Elsewhere in wide releases, Eddie Murphy is back with another concept-heavy comedy that would have made more sense in the 1990s than it does now: A Thousand Words, in which he can't talk or he'll die. Because ha ha, Eddie Murphy likes to talk, as we all knew 15 years ago. Also, it's apparently been on the shelf for 4 years, and that is the most unpromising thing imaginable.
Speaking of concepts replacing plot, Silent House, starring new indie It Girl Elizabeth Olsen, is a single-take slasher movie. It will, undoubtedly, be a fascinating experiment, but I have grave concerns that it has the potential to be anything more.
Channing Tatum and Oscar nominee Jonah Hill team up for a feature version of 21 Jump Street,and it gets dumped in the saddest little weekend of the season, between the two most heavily-hyped pictures of the first quarter of the year. Hopefully the inevitable Johnny Depp cameo will be fun and not e.g. "LOOK AT JOHNNY DEPP BUYING A CARTON OF MILK!" Also, hopefully Hill and Tatum will, between them, be funnier than either of them typically are apart.
I know very little about The Hunger Games, the latest attempt at making the new Harry Potter, with Harry himself finally out to pasture and Bella Swan and her shiny vampire husband just about to wrap things up; I wanted to remain as cloistered as possible until I read the fairly well-regarded YA novel, which steadfastly refuses to show up from the library, because everybody else in the world had the same idea as I did, at the same time.
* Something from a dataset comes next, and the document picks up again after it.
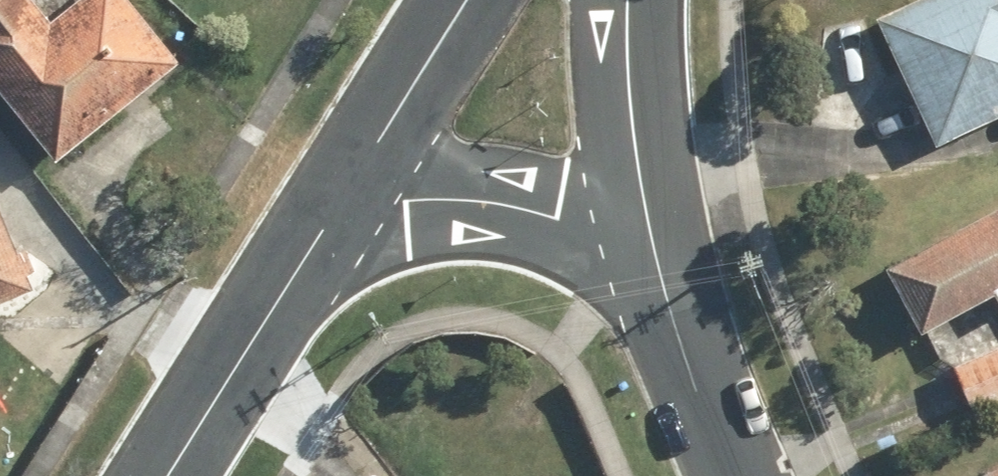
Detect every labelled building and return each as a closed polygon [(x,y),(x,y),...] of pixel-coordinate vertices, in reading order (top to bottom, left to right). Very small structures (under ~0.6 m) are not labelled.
[(59,155),(182,64),(134,0),(74,0),(52,17),(39,0),(0,0),(0,76),(59,155)] [(879,16),(939,144),(997,116),(997,0),(913,0),(879,16)] [(0,204),(0,303),(37,287),(31,275),(39,271),(22,234),(13,238),(0,204)] [(893,271),(927,330),(992,292),(997,301),(997,210),(893,271)] [(956,366),(978,412),(997,402),(997,345),(956,366)] [(984,472),(986,475),(997,475),(997,466),(984,472)]
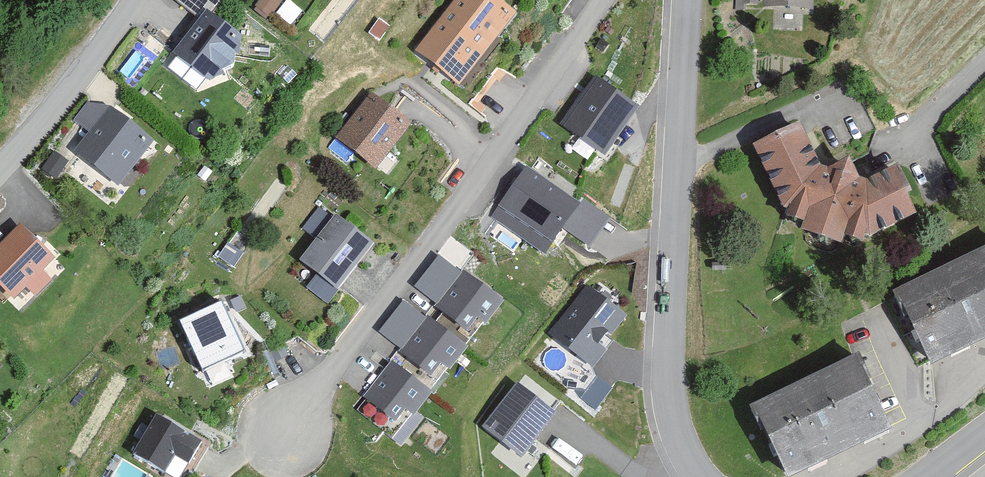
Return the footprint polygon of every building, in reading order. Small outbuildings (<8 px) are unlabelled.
[(292,0),(270,0),(265,7),(280,18),(293,1),(292,0)] [(504,0),(454,0),(416,47),(459,81),(516,10),(504,0)] [(735,9),(745,10),(745,3),(758,3),(758,0),(736,0),(735,9)] [(255,36),(216,8),(183,54),(223,82),(255,36)] [(639,102),(597,74),(563,123),(605,152),(639,102)] [(413,120),(380,93),(344,142),(377,168),(413,120)] [(121,106),(85,152),(129,187),(166,140),(121,106)] [(799,117),(752,141),(787,212),(805,217),(801,224),(842,239),(845,230),(862,236),(864,229),(870,232),(917,208),(908,188),(912,186),(898,159),(867,174),(860,173),(850,150),(826,164),(821,161),(799,117)] [(525,164),(490,214),(545,252),(561,228),(589,248),(611,217),(582,197),(579,201),(525,164)] [(375,239),(334,210),(298,260),(338,289),(375,239)] [(0,255),(0,279),(25,303),(38,289),(48,299),(63,283),(53,273),(66,259),(31,224),(0,255)] [(894,287),(929,363),(984,337),(984,246),(894,287)] [(503,298),(439,251),(414,285),(469,325),(477,314),(486,321),(503,298)] [(626,313),(585,282),(548,332),(593,366),(612,340),(608,337),(626,313)] [(220,297),(178,317),(201,366),(243,347),(220,297)] [(467,345),(403,299),(378,332),(433,372),(441,361),(451,368),(467,345)] [(855,352),(750,402),(785,476),(891,426),(855,352)] [(431,389),(391,359),(363,395),(366,397),(357,409),(401,442),(421,415),(415,411),(431,389)] [(518,379),(484,425),(523,454),(557,408),(518,379)] [(213,443),(164,415),(141,455),(174,474),(182,459),(198,468),(213,443)]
But Jennifer Lawrence is an actress who deserves a better chance at the mainstream than her wobbly performance in the male-dominated X-Men: First Class, and I hope this does it.
For a while, Mirror Mirror was the stupider-looking of this year's two Snow White riffs, and the second consecutive Tarsem Singh picture aiming to make Singh's fans into shame-faced apologists. Then, on a very sad day in January, it became the final movie to showcase Eiko Ishioka's endlessly imaginative costume designs, and went from "I suppose I might see that" to "I must see that under the finest conditions of projection and sound that can be managed." The trailers still look unmatchably awful ("Snow White. Snow What? Snow Way!"), but still, pretty. Pray to God it is pretty enough.
Over here, Wrath of the Titans. For serious, did anyone in the entire world like the Clash of the Titans remake nearly enough to justify the fact that this exists? I ask because I genuinely do not know the answer.